The priority is to put in place the means to wind up insolvent lenders, writes Carsten Schneider
ECB©Bloomberg
When Europe’s leaders agreed on a banking union a year ago, many called this the turning point in the financial crisis. But we are as far from the end of the crisis as we are from creating a true banking union. At best, transferring the supervisory authority for eurozone banks to the European Central Bank is just a first step – the first of many.
This decision was taken hastily: its purpose was to give ailing banks access to theEuropean Stability Mechanism, a fund backed by the European taxpayer to help ailing eurozone states, not their banks. But in June 2012, at a European summit, Angela Merkel, chancellor of Germany, made a pledge that the ESM should be opened up for direct bank recapitalisation.
This decision was not only controversial: she made this announcement only one day after the Bundestag, the German parliament, had amended national law to rule out this option. Furthermore, it was a policy error: the ESM was created as an emergency assistance programme for endangered countries. It was never meant to be a bank rescue fund; its capital structure is not made for it, either. Consultations concerning the matter are expected to be finalised at the Eurogroup meeting this week. They should use this opportunity to change direction.
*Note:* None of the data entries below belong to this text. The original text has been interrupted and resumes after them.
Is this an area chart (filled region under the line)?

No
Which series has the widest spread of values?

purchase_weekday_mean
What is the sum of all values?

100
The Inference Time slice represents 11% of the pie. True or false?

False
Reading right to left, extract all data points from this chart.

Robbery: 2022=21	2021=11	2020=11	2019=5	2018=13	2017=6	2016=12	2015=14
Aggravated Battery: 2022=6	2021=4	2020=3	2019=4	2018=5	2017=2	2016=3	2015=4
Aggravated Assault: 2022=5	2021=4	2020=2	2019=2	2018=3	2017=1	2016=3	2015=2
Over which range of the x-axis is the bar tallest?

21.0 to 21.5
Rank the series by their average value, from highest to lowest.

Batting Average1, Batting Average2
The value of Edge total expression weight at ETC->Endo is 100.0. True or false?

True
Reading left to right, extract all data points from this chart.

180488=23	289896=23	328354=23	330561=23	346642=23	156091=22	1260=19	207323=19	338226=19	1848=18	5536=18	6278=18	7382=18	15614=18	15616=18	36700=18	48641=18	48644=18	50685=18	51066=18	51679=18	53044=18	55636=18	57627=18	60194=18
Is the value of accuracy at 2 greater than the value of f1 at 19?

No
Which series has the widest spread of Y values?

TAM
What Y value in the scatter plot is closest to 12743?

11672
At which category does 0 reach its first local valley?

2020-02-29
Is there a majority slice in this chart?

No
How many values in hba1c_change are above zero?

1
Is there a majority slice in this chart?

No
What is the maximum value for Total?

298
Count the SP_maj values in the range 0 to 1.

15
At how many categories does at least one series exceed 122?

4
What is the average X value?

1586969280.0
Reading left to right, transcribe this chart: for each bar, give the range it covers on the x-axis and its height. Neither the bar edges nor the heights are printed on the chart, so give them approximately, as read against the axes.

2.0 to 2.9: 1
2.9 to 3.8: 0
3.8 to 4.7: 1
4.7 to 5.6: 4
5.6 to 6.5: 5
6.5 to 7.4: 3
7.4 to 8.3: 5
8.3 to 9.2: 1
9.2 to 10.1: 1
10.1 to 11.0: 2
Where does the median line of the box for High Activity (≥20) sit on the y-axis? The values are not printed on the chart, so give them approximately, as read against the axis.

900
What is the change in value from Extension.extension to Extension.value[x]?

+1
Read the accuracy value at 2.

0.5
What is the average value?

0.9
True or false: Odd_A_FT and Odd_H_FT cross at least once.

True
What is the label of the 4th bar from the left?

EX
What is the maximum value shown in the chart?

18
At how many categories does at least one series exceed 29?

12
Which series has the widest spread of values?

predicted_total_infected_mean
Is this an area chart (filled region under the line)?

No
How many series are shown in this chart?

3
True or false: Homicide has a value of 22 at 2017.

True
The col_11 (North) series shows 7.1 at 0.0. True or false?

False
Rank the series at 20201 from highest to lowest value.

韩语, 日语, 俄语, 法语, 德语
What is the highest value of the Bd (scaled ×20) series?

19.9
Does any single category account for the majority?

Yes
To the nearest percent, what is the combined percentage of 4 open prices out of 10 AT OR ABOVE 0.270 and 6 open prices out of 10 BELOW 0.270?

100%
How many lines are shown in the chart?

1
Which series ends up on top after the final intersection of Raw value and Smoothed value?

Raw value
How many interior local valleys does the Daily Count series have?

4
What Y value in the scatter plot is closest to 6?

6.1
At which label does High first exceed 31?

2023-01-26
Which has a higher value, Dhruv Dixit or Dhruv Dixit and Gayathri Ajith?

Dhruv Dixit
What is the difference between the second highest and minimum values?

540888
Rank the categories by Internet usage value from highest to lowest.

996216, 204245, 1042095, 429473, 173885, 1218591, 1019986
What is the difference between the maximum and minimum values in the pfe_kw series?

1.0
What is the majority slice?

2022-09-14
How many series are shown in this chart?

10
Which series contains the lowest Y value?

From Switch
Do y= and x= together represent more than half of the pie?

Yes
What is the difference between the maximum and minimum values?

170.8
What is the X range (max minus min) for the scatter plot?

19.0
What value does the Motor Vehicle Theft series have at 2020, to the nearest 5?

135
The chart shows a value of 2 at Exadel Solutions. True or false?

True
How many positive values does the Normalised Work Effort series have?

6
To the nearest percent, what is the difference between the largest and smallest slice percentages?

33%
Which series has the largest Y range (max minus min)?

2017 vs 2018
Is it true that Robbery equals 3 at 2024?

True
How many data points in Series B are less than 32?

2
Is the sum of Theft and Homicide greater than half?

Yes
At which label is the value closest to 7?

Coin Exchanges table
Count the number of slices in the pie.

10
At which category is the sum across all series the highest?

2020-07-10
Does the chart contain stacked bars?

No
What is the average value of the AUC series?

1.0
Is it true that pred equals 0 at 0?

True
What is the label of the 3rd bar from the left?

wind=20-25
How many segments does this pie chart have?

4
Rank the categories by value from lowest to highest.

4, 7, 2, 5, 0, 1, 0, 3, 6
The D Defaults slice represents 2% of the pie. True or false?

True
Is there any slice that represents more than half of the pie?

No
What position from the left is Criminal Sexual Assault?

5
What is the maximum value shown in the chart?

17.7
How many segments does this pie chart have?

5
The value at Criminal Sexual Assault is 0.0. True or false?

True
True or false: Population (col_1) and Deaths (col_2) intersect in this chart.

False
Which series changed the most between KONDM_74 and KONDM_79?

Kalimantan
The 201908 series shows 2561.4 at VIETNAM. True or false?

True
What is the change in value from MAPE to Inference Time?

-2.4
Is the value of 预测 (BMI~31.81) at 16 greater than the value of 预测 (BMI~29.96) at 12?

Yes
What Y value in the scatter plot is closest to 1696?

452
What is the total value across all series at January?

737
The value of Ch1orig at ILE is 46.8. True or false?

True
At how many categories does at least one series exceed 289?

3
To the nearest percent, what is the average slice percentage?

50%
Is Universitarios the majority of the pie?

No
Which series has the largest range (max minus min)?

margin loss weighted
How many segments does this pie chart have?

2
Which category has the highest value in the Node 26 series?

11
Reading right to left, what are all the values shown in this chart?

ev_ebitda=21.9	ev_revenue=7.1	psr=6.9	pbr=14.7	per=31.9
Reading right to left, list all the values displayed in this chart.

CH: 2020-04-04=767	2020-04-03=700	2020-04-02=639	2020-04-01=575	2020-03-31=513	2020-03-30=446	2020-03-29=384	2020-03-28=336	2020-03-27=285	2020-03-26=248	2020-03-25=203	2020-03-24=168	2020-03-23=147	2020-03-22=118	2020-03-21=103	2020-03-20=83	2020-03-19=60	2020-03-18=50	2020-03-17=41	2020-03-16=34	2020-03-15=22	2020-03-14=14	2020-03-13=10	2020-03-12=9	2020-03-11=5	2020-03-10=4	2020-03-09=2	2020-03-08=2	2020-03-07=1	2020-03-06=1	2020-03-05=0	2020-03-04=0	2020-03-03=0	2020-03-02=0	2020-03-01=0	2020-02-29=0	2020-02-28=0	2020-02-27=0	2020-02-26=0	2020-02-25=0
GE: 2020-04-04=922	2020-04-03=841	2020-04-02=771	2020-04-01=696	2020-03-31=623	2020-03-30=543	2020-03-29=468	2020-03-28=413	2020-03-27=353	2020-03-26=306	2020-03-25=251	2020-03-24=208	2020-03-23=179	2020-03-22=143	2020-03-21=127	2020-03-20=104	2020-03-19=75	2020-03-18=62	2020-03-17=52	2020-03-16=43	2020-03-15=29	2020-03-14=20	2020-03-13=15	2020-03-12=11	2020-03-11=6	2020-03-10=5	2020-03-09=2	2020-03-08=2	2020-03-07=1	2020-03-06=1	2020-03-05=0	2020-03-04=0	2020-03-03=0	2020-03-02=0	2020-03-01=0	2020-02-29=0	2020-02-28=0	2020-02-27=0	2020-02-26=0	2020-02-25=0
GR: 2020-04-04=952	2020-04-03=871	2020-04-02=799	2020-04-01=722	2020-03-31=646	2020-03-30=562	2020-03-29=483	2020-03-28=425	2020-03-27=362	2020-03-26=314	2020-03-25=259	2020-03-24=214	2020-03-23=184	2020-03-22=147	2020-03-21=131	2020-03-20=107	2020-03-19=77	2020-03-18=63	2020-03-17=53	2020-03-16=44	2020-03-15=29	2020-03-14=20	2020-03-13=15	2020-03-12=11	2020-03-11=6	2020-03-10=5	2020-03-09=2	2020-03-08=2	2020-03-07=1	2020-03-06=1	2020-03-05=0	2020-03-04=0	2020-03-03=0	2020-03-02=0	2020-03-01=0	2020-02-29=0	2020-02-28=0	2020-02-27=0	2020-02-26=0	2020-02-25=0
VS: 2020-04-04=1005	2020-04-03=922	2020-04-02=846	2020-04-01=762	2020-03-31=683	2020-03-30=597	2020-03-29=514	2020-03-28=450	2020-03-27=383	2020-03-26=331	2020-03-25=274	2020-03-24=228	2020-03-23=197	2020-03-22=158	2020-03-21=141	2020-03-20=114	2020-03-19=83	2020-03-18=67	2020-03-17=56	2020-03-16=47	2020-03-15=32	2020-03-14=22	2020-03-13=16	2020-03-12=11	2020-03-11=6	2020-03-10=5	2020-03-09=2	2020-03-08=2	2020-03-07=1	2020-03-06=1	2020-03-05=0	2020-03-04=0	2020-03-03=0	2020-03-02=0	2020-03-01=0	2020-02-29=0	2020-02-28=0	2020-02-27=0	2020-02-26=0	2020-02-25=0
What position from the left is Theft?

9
Recapitalisation of banks usually means becoming one of their shareholders – and being prepared to take the risk of losses if the equity loses its value. That is not a task for which the ESM is designed: if it were to suffer a loss on an investment, it would have to be compensated with fresh capital from the member states.
This has consequences for the rating and the lending capacity of the ESM. According to rating agencies, for every euro invested in shares of a bank, the facility’s lending capacity is reduced by three euros. This reduces our capacity to deal with sovereign problems. And worst of all, the prospect of this new source of money for banks allows them to defer painful adjustments in their balance sheets.
At the end of 2012, non-performing loans made up more than 24 per cent of loans in Greece; in Spain the ratio increased to more than 11 per cent; in Portugal the figure stood at 10 per cent – double that of the previous year. In Ireland, more than 15 per cent of all property loans for owner-occupied real estate are behind in payment.
The prospect of an ESM bailout takes the pressure off the banks to deal with these losses. Opening the fund for the direct recapitalisation of banks will not break the vicious circle of government debt and bank risks. Quite the contrary: it would become even worse. A supervisory institution without the authority to wind up failing banks is, in effect, a guarantee of survival for big banks. The ESM would strengthen their capacity to blackmail the public.
This is why we urgently need an independent institution to wind up insolvent banks. It must have the right to close down banks and must be up and running at the same time as the supervisory authority.
In order to make it possible to shut down banks without wider spillover effects, we also need a resolution fund, financed by the financial sector. Some of the revenue of a financial transaction tax could be used – and the willingness of a country to introduce this tax could be a precondition for joining the supervisory mechanism. It would be a way to make sure that countries with a large financial sector implement the FTT – particularly current holdouts such as Luxembourg, Britain or Ireland.
After all, what is the alternative? A patchwork of national resolution regimes, as suggested recently by Ms Merkel and President François Hollande of France is no viable solution as many banks operate across borders. A real banking union would be a tremendous step towards more European integration. Nobody should fear the necessary treaty changes. The ESM was set up through a small treaty change on short notice, too.
Member states should remain responsible for banks’ legacy assets, since they occurred under national supervision. Financial aid should remain confined to countries only, and it must remain linked to macroeconomic adjustment programmes. But if we want to continue towards a fiscal union, we need to find a solution to the problem of our outsized public debt. Instead of making it a more serious problem with new tax money via the ESM, we should make sure that European banks can fail.